(Dataset records)
****
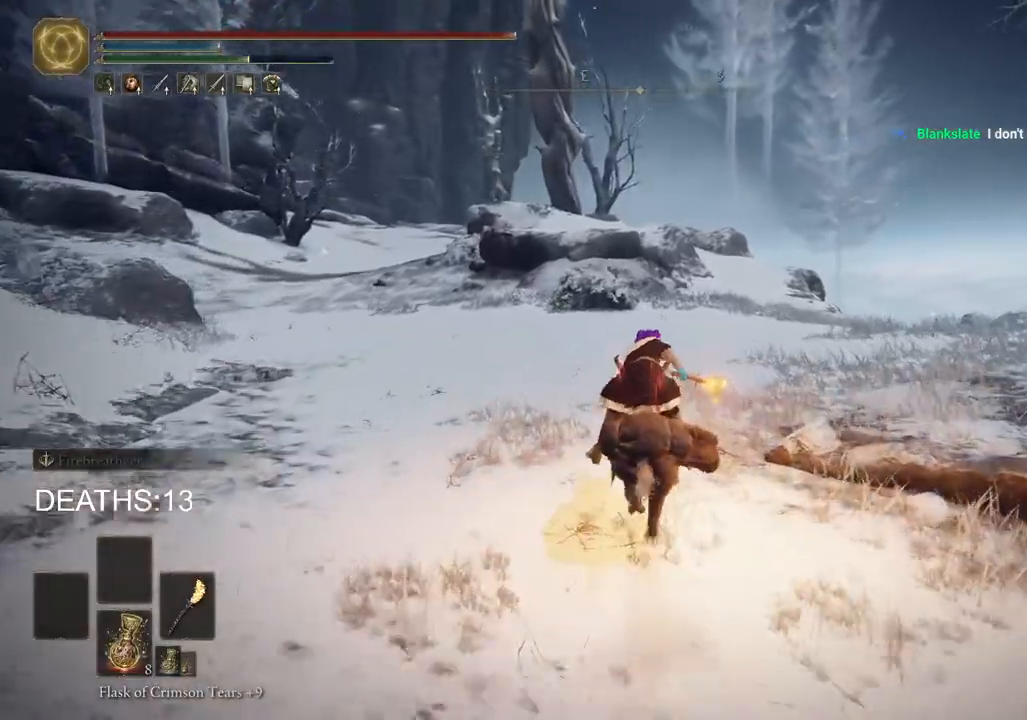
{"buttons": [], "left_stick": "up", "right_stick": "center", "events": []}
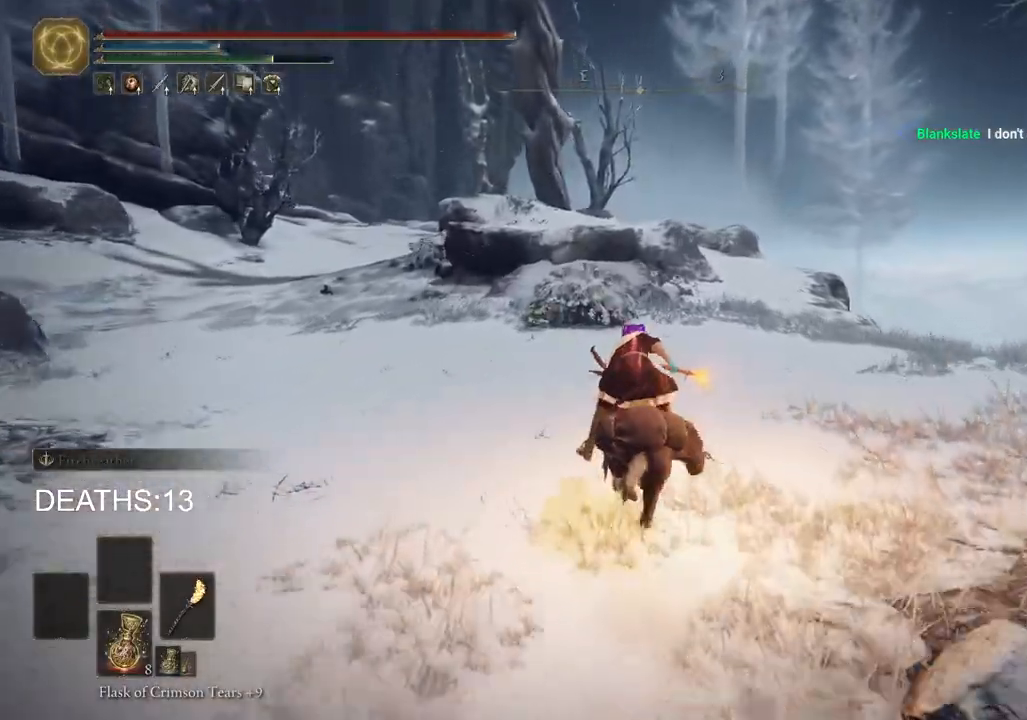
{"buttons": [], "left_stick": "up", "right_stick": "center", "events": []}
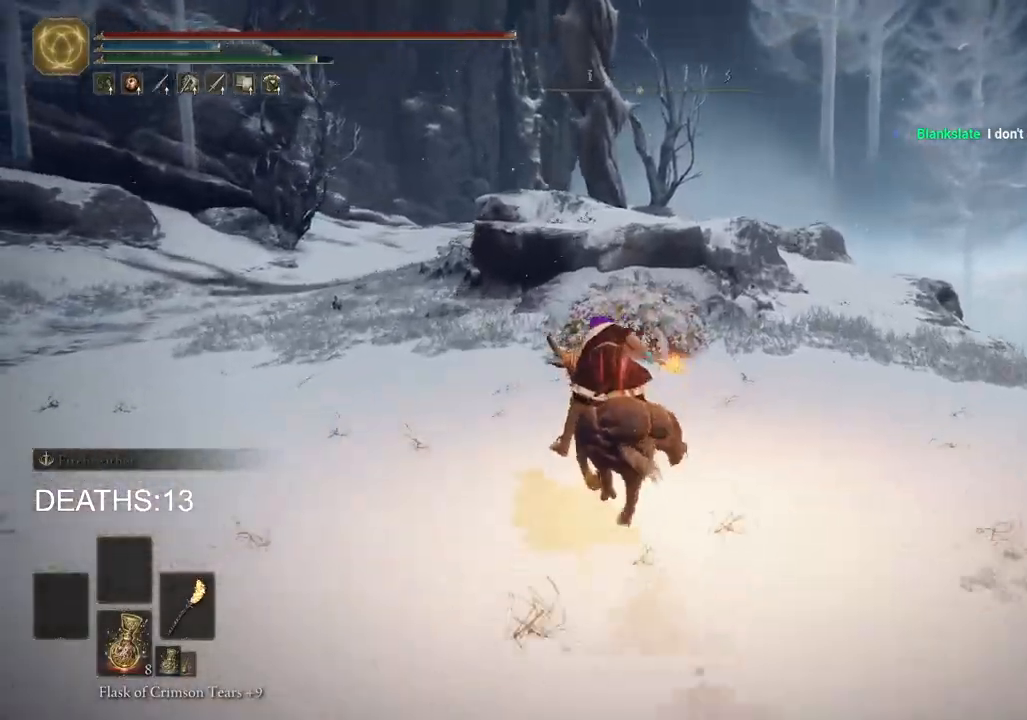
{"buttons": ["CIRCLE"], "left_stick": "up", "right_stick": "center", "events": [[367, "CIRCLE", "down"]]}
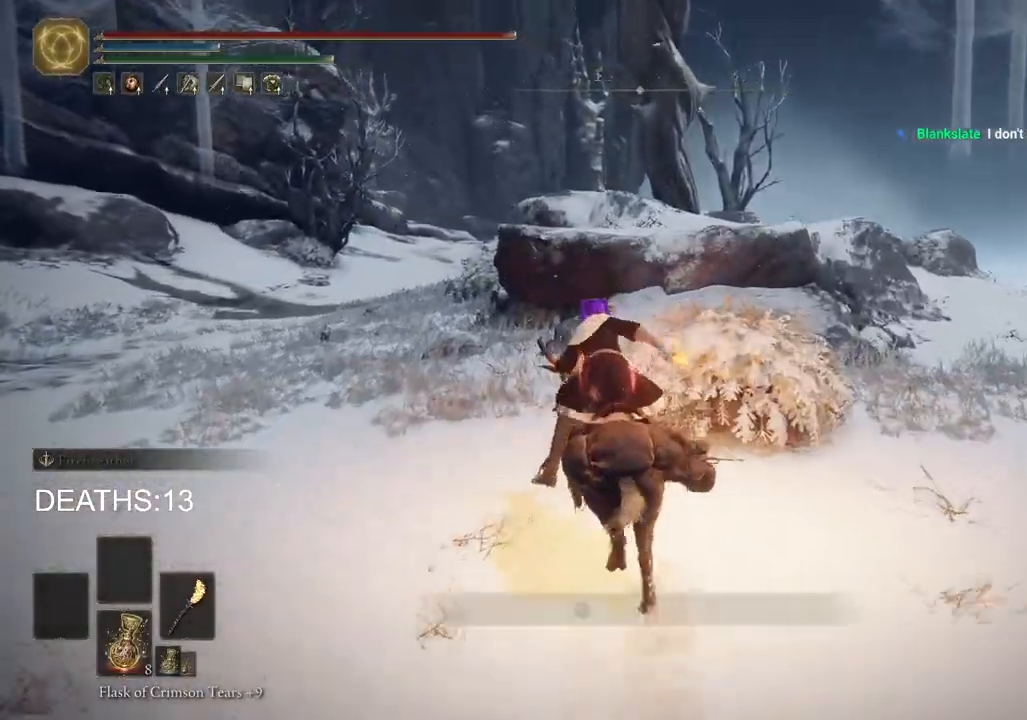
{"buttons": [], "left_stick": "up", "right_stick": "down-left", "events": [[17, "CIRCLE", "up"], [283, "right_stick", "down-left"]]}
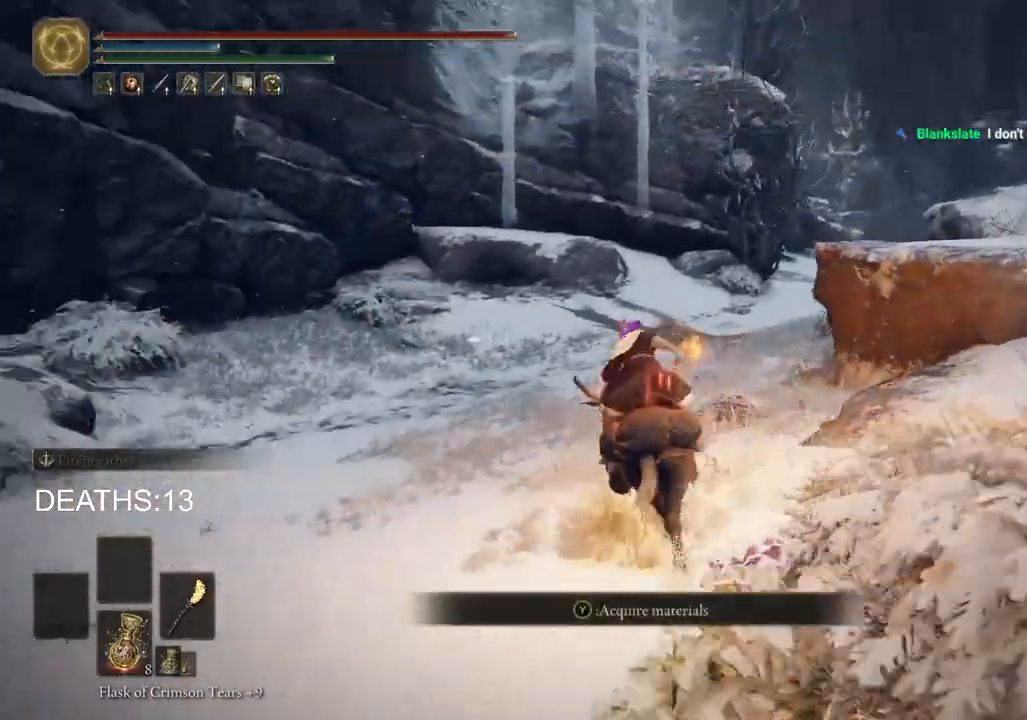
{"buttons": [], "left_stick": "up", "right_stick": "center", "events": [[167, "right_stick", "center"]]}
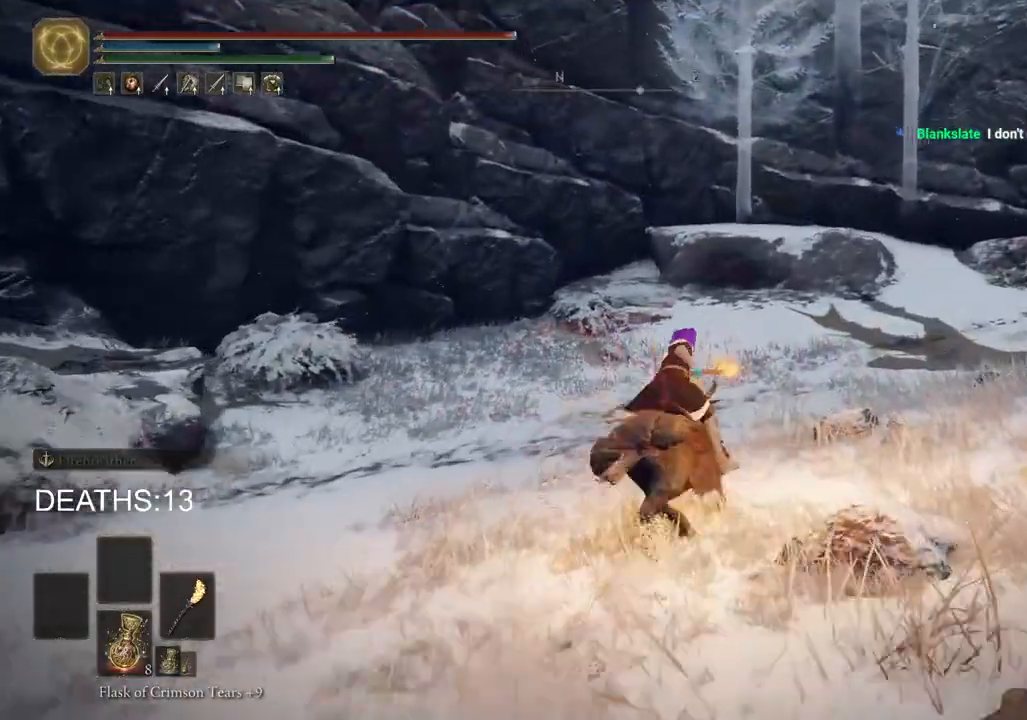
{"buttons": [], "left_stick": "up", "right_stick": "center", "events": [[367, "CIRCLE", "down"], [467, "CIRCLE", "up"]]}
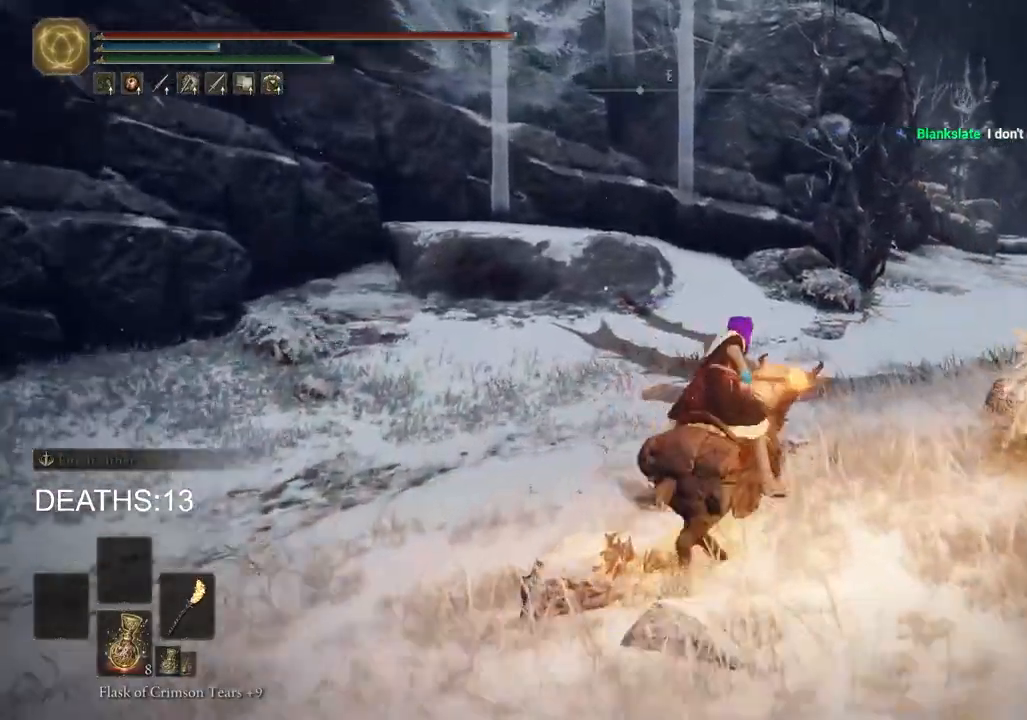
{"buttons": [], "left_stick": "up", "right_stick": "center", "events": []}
****
REQUIRED ACTION »
Please transcribe all of the entries word for word, with the pictures left out.

ANSWER SECTION »
{"buttons": [], "left_stick": "up", "right_stick": "center", "events": []}
{"buttons": [], "left_stick": "up", "right_stick": "center", "events": []}
{"buttons": ["CIRCLE"], "left_stick": "up", "right_stick": "center", "events": [[367, "CIRCLE", "down"]]}
{"buttons": [], "left_stick": "up", "right_stick": "down-left", "events": [[17, "CIRCLE", "up"], [283, "right_stick", "down-left"]]}
{"buttons": [], "left_stick": "up", "right_stick": "center", "events": [[167, "right_stick", "center"]]}
{"buttons": [], "left_stick": "up", "right_stick": "center", "events": [[367, "CIRCLE", "down"], [467, "CIRCLE", "up"]]}
{"buttons": [], "left_stick": "up", "right_stick": "center", "events": []}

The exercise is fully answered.